Wat Phou, Siphandone, Boliven Plateau, the coffee plantations, ancient temples, rain. And back to the Pakxe Hotel each night. It was ace. Our tour guide spoke no English, giving me a chance to really put my lame Lao to the test. I didn’t fail. In fact, I’d give myself a Credit, true to form. Dad drew a picture of the guide near the Boliven Plateau, and he was so pleased he didn’t know what to say.

We visited more villages- completely different to those we saw up north. Here, the Katung arrange their houses in a rough circle, with a raised hut in the centre for the sacrificial killing of a buffalo each year- also not Buddhist.

Majestic, magnificent, breathtaking, etc etc etc
We flew to Siem Reap in Cambodia for three days, and were shocked by the rampant tourism- hundreds of massive, MASSIVE hotels in a relatively small city. And children everywhere with frightenly good English demanding that tourists buy their postcards and bracelets.
I’m not going to go into describing Angkor Wat and its surrounds. Any good guidebook will describe it well enough, and it meets all expectations. Mum lucked out with the new Aussie-run guesthouse she chose over the Internet. The owners of the Villa Siem Reap (it's purple!), Fiona and Anthony, know exactly how to deal with people like us who are only in town for a couple of days and don’t know where to start. They give you a driver, a guide and a packed lunch, and send you off with strict instructions.
They advised us to get to a certain temple by 6am the next morning, so as to avoid the tourist hoards. But we weren’t too early for an upscale fashion shoot, featuring one of the oddest-looking woman I’ve ever seen in the flesh- a model, of course. Really, it did look strange.
Our guide, as a child in the '70s, had been forced into hard labour by the Khmer Rouge, away from his family in the jungle. He told us all about it. In fact, he couldn't talking about it, and inserted side stories into all his commentary on the ruins we were looking at.
He said that his children don't believe what he tells them about what the Khmer Rouge did. He said he remembers it like it was last week. I think he was worried that if he didn't talk about it to everyone he met, everyone would forget what had happened, especially when surrounded by all that rampant commercialism and all those five-star hotels.

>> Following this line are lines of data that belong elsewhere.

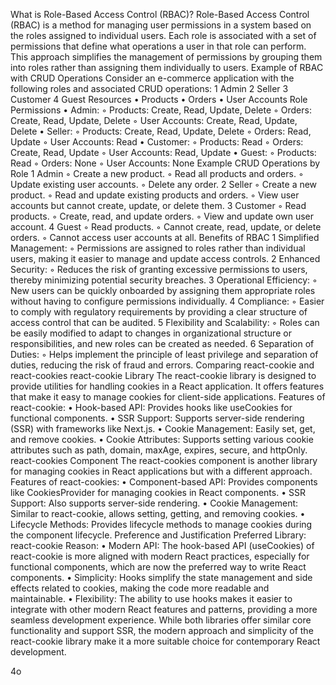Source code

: What is Role-Based Access Control (RBAC)?
Role-Based Access Control (RBAC) is a method for managing user permissions in a system based on the roles assigned to individual users. Each role is associated with a set of permissions that define what operations a user in that role can perform. This approach simplifies the management of permissions by grouping them into roles rather than assigning them individually to users.
Example of RBAC with CRUD Operations
Consider an e-commerce application with the following roles and associated CRUD operations:
1	Admin
2	Seller
3	Customer
4	Guest
Resources
•	Products
•	Orders
•	User Accounts
Role Permissions
•	Admin:
◦	Products: Create, Read, Update, Delete
◦	Orders: Create, Read, Update, Delete
◦	User Accounts: Create, Read, Update, Delete
•	Seller:
◦	Products: Create, Read, Update, Delete
◦	Orders: Read, Update
◦	User Accounts: Read
•	Customer:
◦	Products: Read
◦	Orders: Create, Read, Update
◦	User Accounts: Read, Update
•	Guest:
◦	Products: Read
◦	Orders: None
◦	User Accounts: None
Example CRUD Operations by Role
1	Admin
◦	Create a new product.
◦	Read all products and orders.
◦	Update existing user accounts.
◦	Delete any order.
2	Seller
◦	Create a new product.
◦	Read and update existing products and orders.
◦	View user accounts but cannot create, update, or delete them.
3	Customer
◦	Read products.
◦	Create, read, and update orders.
◦	View and update own user account.
4	Guest
◦	Read products.
◦	Cannot create, read, update, or delete orders.
◦	Cannot access user accounts at all.
Benefits of RBAC
1	Simplified Management:
◦	Permissions are assigned to roles rather than individual users, making it easier to manage and update access controls.
2	Enhanced Security:
◦	Reduces the risk of granting excessive permissions to users, thereby minimizing potential security breaches.
3	Operational Efficiency:
◦	New users can be quickly onboarded by assigning them appropriate roles without having to configure permissions individually.
4	Compliance:
◦	Easier to comply with regulatory requirements by providing a clear structure of access control that can be audited.
5	Flexibility and Scalability:
◦	Roles can be easily modified to adapt to changes in organizational structure or responsibilities, and new roles can be created as needed.
6	Separation of Duties:
◦	Helps implement the principle of least privilege and separation of duties, reducing the risk of fraud and errors.
Comparing react-cookie and react-cookies
react-cookie Library
The react-cookie library is designed to provide utilities for handling cookies in a React application. It offers features that make it easy to manage cookies for client-side applications.
Features of react-cookie:
•	Hook-based API: Provides hooks like useCookies for functional components.
•	SSR Support: Supports server-side rendering (SSR) with frameworks like Next.js.
•	Cookie Management: Easily set, get, and remove cookies.
•	Cookie Attributes: Supports setting various cookie attributes such as path, domain, maxAge, expires, secure, and httpOnly.
react-cookies Component
The react-cookies component is another library for managing cookies in React applications but with a different approach.
Features of react-cookies:
•	Component-based API: Provides components like CookiesProvider for managing cookies in React components.
•	SSR Support: Also supports server-side rendering.
•	Cookie Management: Similar to react-cookie, allows setting, getting, and removing cookies.
•	Lifecycle Methods: Provides lifecycle methods to manage cookies during the component lifecycle.
Preference and Justification
Preferred Library: react-cookie
Reason:
•	Modern API: The hook-based API (useCookies) of react-cookie is more aligned with modern React practices, especially for functional components, which are now the preferred way to write React components.
•	Simplicity: Hooks simplify the state management and side effects related to cookies, making the code more readable and maintainable.
•	Flexibility: The ability to use hooks makes it easier to integrate with other modern React features and patterns, providing a more seamless development experience.
While both libraries offer similar core functionality and support SSR, the modern approach and simplicity of the react-cookie library make it a more suitable choice for contemporary React development.


4o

I had forgotten what it was like to me in a major tourist destination, and it was pretty gruesome. It wasn’t even the high season, but there were so many people. And so many idiot-looking girls in mini-skirts and heels, clambering over the ruins like tools. Can you tell me why they would do this? I mean, I know I'm not always the most practical person when it comes to clothes- I don't, for example, own anything made of polar-fleece- but there are signs, in several languages, at the main gates to Angkor Wat advising people that bare shoulders and knees are inappropriate for what is clearly a sacred site. And yet there were girls in hotpants. I blame that slapper Victoria Beckham for getting 'snapped' by the paparrazzi walking around in hotpants on the street.

Thanks, parentals
Anyway, the holiday was ace, and much needed, and renewed my love of Laos, which had been flagging somewhat. It’s always good to see something you’re used to through new eyes, and mum and dad were in fine form. Mum found out lots more about people than I usually do- because she does love to bond. Dad grappled with the currency, and took some great photos. Most of these are his.